20 Look at the top entries in each table, specifically their % of base capacity values. Find the highest percentages in either table. The % of base capacity shows how much of the capacity's total resources that operation uses (relative to the capacity's normal full capacity). For example, 150% means it uses 1.5 times the capacity's base resources (which is an overload), and 300% is three times (a huge overload). High values confirm those operations are the main contributors to throttling. See the Fabric throttling policy to learn more about throttling.

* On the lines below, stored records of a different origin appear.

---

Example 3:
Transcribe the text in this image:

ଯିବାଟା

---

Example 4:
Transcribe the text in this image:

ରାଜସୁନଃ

21 Check which category of operations dominates the capacity: interactive or background. In other words, see whether the top usage comes from interactive operations (user-driven) or background operations. This distinction shows you the type of load causing the issue. For example, you might find that an interactive query uses 180% on its own, while background tasks are all under 50% - showing an interactive operation causes the spike. Or the opposite: a background operation (like a semantic model refresh or Spark job) might use 300%, more than interactive usage. This distinction shows you what type of workload to focus on. If the highest load comes from an interactive operation, it might be a heavy report query started by a user. If it comes from background, it could be a semantic model refresh, Spark job, warehouse queries, or an automated process. This helps you decide your next steps (who to follow up with, what to optimize). If throttling is happening now, use these strategies to stop throttling.
22 (END) Capture the details of the high CU consuming item for further action: note the workspace name, the type of item (for example, dataset, dataflow, report), and the item name of the top contributor to the overload (from step 19/20). These are the likely causes of the slowness. End of analysis. Now you know what causes the capacity throttling and the report slowness. For example, you might find that "Workspace A - Dataset (semantic model) X" uses 250% of capacity. With this information, focus on that workspace and item to troubleshoot further: optimize the semantic model (or report), adjust its schedule, or consider scaling up capacity or moving the workload to a different capacity. To stop throttling faster, use the strategies in How to stop throttling when it occurs. The troubleshooting guide ends here, as the objective of finding the cause is achieved. Next, engage the workspace owner or take action on the item identified to prevent future issues.

Conclusion

Follow this guide to methodically check if report slowness is caused by capacity throttling, and if so, which operations and items are responsible. With this information, admins and developers can take targeted actions to fix the performance issue, like optimizing queries or increasing capacity, and improve the experience for end users.